__Task directions__: Reproduce the lines verbatim, starting with the line containing "Document page, 2150x1518 pixels." and going on through the line containing "Identify the document".

__Given entries__:
**********

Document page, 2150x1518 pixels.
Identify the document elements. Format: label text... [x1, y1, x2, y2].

**********

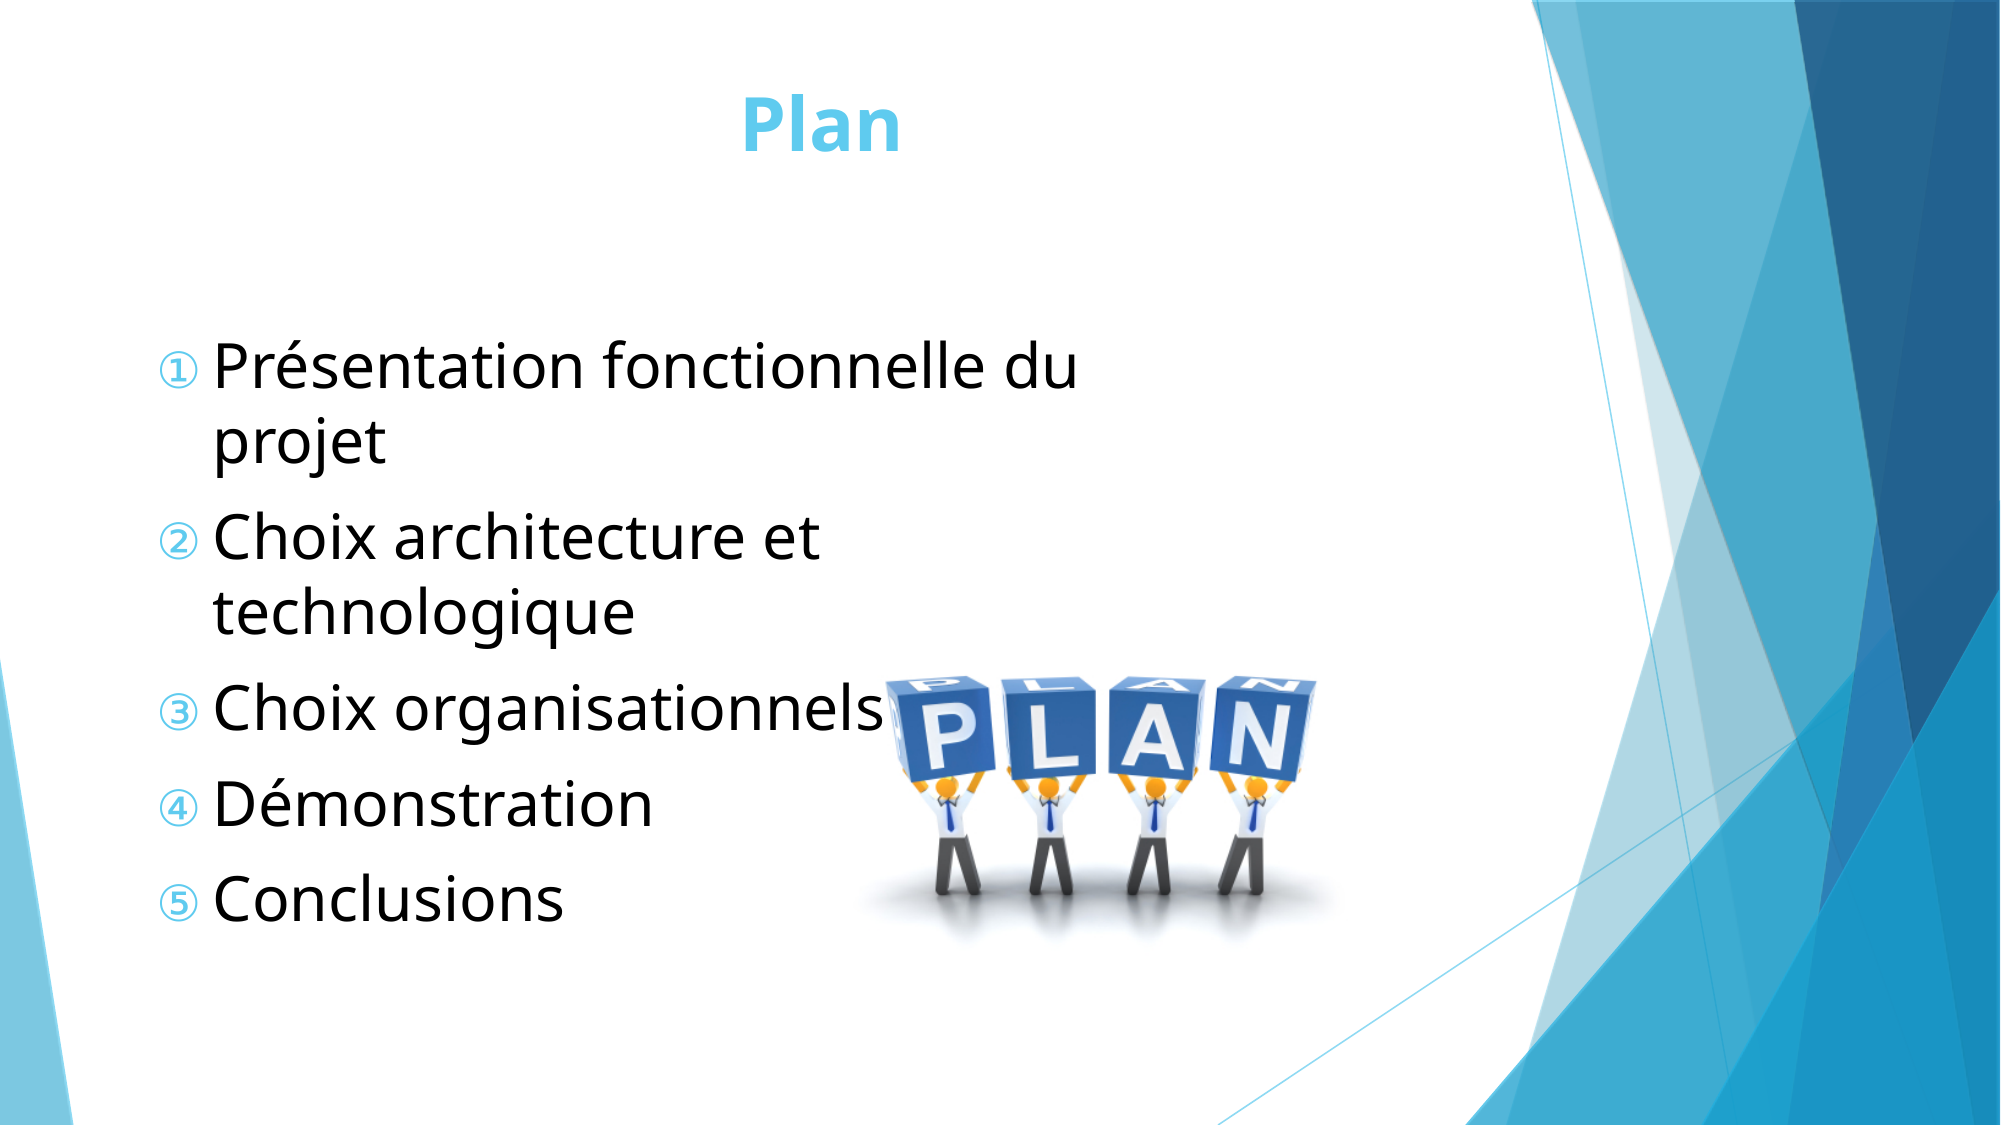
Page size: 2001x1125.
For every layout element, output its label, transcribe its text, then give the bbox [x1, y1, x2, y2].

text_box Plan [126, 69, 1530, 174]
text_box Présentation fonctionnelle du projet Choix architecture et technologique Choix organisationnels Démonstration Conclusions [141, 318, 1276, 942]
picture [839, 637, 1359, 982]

**********

__Solution__:
Document page, 2150x1518 pixels.
Identify the document elements. Format: label text... [x1, y1, x2, y2].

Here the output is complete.